++++ Testo estratto

In un mondo sempre più complesso e difficile da capire, due amici incorreggibili, Albert e Bruno, si ritrovano coinvolti nelle attività di un gruppo ambientalista. Tra inganni, maldestri sotterfugi e sgangherate azioni di protesta, per i due amici sarà forse l'occasione di redimersi e rimettere ordine nelle proprie vite.

Un anno difficile si rivela un nuovo bijoux del cinema francese, con la coppia Olivier Nakache ed Éric Toledano che alla regia ci offrono un nuovo film di denuncia sociale. Era difficile far meglio dell’intramontabile Quasi amici, eppure nuovamente i due registi riescono a creare una narrazione che entra a gamba tesa sulle problematiche della nostra attualità e soprattutto l’affronta con il carattere della commedia francese.

Un anno difficile e la rappresentazione della società francese

Da una parte Albert (Pio Marmaï di I tre moschettieri: D’Artagnan) e Bruno (Jonathan Cohen di Asterix & Obelix: il regno di mezzo), due uomini inginocchiati per motivi diversi dai debiti finanziari. Dall’altra troviamo la giovane Cactus (Noémie Merlant del Ritratto della giovane in fiamme), convinta attivista ambientale che mette in piedi una battaglia contro il consumismo sfrenato della società francese.

Il focus sulla disperazione in Un anno difficile

I destini di questi tre protagonisti s’intrecceranno in maniera quasi casuali, soprattutto con Albert e Bruno che sperano di trovare un profitto per sfamarsi e sopravvivere frequentando il gruppo ambientalista della giovane attivista francese: due mondi che s’intrecciano, con l’ironia francese che viaggia tra il dramma personale e il fanatismo ambientale che contraddistingue quest’epoca.

La critica a cinquant’anni di Presidenzialismo francese

In una commedia che tiene il pubblico incollato alla poltrona e che scorre splendidamente, Nakache e Toledano creano una storia ironica che parla degli ultimi cinquant’anni di Francia. Come menzionano il susseguirsi dei Presidenti della Repubblica francese dalla metà degli Anni ’70, ogni singolo anno è stato “un anno difficile”. Da qui il titolo del film, che altro non è che il continuo motivetto detto dalle istituzioni ai cittadini francesi.

I problemi di questa epoca secondo Olivier Nakache ed Éric Toledano

Se ogni epoca comporta dei particolari problemi, Nakache e Toledano focalizzano quelli che toccano il 2023: il lavoro; i salari precari; i soldi che non bastano per pagare le bollette; il consumismo sfrenato e che santifica il Black Friday; l’emergenza climatica; la gestione delle economie familiari e gli sprechi nel mondo.

L’appello al risveglio delle coscienze in questa epoca

I due registi toccano le note di un film simpatico, ma che guardano anche a risvegliare le coscienze di un mondo sempre più omologato al disegno del consumo e i grandi marchi degli elettrodomestici. Dall’altra, una visione critica anche a quel mondo che vorrebbe opporsi alla realtà del consumismo, spesso però utilizzando un fanatismo politico che nuoce a una visione sana di società e soprattutto rischia di degenerare in un limite per le libertà altrui.

++++++++
++++ Dati dell'esercizio

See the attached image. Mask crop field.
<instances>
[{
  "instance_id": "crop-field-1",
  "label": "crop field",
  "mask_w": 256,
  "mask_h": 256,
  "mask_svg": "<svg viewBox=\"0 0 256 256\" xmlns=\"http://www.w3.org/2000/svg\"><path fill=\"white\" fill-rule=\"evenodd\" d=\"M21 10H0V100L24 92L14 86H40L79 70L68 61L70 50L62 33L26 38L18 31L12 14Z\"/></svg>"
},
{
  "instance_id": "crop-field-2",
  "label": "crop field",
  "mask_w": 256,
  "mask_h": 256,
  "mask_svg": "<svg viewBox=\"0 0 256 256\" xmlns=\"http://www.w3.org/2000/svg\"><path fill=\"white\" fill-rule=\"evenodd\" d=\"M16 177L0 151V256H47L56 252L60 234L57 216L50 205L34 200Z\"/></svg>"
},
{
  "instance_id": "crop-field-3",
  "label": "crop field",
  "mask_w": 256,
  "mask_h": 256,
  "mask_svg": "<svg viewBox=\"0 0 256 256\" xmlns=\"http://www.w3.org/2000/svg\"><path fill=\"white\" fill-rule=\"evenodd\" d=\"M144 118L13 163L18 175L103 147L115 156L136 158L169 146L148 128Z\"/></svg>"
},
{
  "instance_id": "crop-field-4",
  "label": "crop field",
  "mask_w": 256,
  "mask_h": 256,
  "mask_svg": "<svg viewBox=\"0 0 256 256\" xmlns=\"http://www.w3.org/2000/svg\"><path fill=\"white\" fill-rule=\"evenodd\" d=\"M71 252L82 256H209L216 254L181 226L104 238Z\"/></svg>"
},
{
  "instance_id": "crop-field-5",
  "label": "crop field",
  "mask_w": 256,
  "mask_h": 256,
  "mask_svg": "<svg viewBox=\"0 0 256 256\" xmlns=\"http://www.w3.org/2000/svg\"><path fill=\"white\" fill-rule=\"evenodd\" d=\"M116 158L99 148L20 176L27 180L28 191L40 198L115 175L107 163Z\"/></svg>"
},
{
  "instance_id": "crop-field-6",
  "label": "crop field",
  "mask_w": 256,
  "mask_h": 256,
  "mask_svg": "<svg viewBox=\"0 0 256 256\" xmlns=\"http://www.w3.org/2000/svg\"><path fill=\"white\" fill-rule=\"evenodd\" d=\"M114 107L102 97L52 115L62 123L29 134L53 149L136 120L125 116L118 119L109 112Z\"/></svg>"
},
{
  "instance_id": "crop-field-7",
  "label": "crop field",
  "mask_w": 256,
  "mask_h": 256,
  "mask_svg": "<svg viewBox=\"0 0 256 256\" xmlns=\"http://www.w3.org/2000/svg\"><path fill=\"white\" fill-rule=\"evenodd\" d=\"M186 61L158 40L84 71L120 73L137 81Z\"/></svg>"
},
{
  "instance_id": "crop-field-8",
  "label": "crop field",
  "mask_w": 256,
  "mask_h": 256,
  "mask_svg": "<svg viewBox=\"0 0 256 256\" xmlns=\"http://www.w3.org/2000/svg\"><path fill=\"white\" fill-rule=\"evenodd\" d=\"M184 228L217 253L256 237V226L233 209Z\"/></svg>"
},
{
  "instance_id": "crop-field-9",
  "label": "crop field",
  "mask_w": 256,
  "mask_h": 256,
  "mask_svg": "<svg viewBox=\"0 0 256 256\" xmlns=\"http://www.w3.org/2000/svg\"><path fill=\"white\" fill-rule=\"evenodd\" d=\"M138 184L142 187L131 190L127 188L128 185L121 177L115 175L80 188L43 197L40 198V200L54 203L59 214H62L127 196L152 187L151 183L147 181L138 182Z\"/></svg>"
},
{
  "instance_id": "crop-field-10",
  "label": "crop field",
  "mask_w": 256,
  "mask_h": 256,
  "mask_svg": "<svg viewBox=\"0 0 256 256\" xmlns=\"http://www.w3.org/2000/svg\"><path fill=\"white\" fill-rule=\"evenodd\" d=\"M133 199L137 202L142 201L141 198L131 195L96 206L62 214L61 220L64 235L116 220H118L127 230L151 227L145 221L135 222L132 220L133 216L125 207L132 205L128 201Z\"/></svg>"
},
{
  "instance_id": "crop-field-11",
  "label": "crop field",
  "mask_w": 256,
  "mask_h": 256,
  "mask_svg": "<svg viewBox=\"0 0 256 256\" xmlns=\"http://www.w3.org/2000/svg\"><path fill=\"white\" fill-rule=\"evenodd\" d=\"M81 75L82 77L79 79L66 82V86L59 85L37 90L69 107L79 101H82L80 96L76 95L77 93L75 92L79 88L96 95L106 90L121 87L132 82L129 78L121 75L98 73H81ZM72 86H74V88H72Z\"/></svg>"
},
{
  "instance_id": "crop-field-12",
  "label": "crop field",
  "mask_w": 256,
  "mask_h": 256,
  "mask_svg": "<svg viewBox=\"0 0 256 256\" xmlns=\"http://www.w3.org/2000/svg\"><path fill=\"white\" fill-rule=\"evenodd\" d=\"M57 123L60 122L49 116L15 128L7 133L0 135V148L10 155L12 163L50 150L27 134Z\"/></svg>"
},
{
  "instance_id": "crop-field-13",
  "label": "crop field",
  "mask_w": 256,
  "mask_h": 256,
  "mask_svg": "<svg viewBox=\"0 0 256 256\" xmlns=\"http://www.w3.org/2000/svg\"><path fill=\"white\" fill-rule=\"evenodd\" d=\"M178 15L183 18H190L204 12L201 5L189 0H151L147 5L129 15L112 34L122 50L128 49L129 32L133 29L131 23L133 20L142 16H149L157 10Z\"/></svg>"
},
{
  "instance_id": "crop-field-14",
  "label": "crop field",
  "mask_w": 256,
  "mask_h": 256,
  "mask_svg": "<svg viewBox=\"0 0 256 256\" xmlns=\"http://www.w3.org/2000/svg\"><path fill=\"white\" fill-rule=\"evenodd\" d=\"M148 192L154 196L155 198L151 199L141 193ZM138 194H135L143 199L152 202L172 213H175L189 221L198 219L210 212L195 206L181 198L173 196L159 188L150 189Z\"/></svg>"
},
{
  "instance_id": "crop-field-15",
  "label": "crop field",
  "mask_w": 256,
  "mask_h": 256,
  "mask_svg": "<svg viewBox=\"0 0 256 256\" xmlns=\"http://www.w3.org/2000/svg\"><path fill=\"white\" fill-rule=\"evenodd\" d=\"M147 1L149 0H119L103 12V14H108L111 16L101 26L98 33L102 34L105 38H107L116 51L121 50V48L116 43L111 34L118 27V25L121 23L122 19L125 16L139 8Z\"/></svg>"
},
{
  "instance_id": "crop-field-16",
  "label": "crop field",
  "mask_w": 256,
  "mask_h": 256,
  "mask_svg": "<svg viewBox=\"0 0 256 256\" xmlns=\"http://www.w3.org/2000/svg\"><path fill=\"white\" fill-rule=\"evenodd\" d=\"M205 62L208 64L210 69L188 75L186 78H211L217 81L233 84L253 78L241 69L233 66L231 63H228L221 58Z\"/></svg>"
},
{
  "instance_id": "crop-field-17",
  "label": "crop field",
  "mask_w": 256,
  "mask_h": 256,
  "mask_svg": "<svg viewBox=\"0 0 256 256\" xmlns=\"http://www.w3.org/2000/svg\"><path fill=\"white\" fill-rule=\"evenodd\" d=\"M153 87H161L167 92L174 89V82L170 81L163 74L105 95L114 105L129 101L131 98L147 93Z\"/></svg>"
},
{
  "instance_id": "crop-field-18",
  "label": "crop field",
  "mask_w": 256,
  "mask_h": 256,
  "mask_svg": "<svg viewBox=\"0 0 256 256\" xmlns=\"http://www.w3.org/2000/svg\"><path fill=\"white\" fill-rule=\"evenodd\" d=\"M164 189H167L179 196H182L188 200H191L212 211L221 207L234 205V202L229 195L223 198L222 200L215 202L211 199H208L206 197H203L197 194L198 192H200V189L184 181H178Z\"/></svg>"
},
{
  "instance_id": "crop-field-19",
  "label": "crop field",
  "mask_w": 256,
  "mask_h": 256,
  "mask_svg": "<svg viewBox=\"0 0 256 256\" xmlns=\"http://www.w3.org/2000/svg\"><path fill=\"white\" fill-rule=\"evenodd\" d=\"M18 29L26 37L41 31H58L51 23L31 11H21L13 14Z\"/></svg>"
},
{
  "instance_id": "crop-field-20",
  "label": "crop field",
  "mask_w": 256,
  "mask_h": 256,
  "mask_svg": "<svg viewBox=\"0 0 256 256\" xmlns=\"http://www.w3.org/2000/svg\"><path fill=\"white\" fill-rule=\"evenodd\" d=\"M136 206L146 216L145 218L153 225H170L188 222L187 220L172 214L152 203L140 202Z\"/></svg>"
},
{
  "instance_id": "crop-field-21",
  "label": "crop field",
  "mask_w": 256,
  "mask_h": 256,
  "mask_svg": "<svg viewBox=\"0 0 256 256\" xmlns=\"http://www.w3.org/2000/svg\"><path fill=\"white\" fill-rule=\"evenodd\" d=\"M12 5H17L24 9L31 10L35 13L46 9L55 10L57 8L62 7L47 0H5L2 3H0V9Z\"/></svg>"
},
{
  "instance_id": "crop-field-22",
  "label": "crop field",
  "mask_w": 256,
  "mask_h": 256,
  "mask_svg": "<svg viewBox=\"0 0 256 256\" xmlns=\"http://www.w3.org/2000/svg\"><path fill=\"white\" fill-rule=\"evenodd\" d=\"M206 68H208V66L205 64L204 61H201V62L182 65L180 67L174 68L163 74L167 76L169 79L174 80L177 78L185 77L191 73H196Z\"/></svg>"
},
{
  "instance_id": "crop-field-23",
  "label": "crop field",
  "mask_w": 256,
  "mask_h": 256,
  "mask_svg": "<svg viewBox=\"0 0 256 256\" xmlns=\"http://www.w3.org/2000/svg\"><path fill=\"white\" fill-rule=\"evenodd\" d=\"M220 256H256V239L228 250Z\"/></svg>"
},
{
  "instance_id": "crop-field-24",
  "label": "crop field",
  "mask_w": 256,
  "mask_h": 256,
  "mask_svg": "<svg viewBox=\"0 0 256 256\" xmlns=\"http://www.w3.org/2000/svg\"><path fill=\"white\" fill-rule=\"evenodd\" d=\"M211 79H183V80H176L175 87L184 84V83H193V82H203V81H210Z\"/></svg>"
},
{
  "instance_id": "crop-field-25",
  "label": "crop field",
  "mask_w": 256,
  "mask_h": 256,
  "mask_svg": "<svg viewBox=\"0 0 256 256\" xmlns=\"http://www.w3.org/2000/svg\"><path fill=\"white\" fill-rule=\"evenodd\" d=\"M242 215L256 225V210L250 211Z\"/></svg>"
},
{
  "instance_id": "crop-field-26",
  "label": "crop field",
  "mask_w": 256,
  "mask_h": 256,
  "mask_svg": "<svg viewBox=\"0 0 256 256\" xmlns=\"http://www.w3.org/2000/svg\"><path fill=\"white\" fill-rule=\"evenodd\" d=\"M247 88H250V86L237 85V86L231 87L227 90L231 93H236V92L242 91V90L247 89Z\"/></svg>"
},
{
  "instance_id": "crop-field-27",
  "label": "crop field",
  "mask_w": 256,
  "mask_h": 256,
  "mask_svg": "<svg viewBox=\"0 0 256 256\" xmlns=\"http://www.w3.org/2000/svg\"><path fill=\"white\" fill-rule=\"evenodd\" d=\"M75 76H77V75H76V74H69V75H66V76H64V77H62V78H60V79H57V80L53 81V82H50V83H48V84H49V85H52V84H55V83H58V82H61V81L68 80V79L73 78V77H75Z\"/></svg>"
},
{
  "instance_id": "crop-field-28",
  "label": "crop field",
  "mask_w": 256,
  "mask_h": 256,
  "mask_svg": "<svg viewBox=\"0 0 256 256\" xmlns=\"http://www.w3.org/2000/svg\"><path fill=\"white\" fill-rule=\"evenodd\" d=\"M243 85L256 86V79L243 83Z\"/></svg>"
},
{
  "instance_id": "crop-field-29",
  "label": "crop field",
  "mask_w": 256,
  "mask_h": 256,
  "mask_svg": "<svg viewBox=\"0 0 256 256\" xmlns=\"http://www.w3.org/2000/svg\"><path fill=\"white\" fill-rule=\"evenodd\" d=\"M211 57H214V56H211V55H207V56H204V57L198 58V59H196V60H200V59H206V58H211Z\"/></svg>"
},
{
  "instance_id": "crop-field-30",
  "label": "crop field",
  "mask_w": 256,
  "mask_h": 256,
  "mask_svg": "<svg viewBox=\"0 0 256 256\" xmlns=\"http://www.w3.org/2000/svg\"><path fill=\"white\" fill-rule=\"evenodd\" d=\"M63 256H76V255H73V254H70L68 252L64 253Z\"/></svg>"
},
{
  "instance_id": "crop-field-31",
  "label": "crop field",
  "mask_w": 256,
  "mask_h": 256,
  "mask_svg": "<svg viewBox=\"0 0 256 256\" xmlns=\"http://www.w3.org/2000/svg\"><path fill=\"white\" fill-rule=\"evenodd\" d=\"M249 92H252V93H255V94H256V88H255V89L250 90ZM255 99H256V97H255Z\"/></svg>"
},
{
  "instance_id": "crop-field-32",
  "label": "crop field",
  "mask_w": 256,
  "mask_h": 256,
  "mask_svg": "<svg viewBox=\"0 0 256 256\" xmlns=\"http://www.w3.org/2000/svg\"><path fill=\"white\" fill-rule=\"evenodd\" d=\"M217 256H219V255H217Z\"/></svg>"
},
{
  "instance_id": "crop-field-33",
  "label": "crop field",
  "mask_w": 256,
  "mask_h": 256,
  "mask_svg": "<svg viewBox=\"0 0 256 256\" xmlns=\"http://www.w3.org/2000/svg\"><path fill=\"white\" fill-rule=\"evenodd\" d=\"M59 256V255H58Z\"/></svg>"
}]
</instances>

++++++++

Compito scritto 1:
Rispondi a queste domande sul testo estratto, contrassegnando le risposte allo stesso modo.
(a) Chi firma la regia di Un anno difficile?
(b) Quale attrice interpreta la giovane Cactus?
(c) Da quale periodo partono i Presidenti della Repubblica francese menzionati nel film?
Compito scritto 2: Nelle righe dei record che vanno dall'inizio fino alla riga con "177L0 151V256H47L56 252L60" inclusa, rinomina "crop field" in "farmland" e lascia invariato tutto il resto. Riporta soltanto queste righe.

Risposta completa 1:
(a) Olivier Nakache ed Éric Toledano.
(b) Noémie Merlant.
(c) Dalla metà degli Anni '70.

Risposta completa 2:
See the attached image. Mask farmland.
<instances>
[{
  "instance_id": "crop-field-1",
  "label": "farmland",
  "mask_w": 256,
  "mask_h": 256,
  "mask_svg": "<svg viewBox=\"0 0 256 256\" xmlns=\"http://www.w3.org/2000/svg\"><path fill=\"white\" fill-rule=\"evenodd\" d=\"M21 10H0V100L24 92L14 86H40L79 70L68 61L70 50L62 33L26 38L18 31L12 14Z\"/></svg>"
},
{
  "instance_id": "crop-field-2",
  "label": "farmland",
  "mask_w": 256,
  "mask_h": 256,
  "mask_svg": "<svg viewBox=\"0 0 256 256\" xmlns=\"http://www.w3.org/2000/svg\"><path fill=\"white\" fill-rule=\"evenodd\" d=\"M16 177L0 151V256H47L56 252L60 234L57 216L50 205L34 200Z\"/></svg>"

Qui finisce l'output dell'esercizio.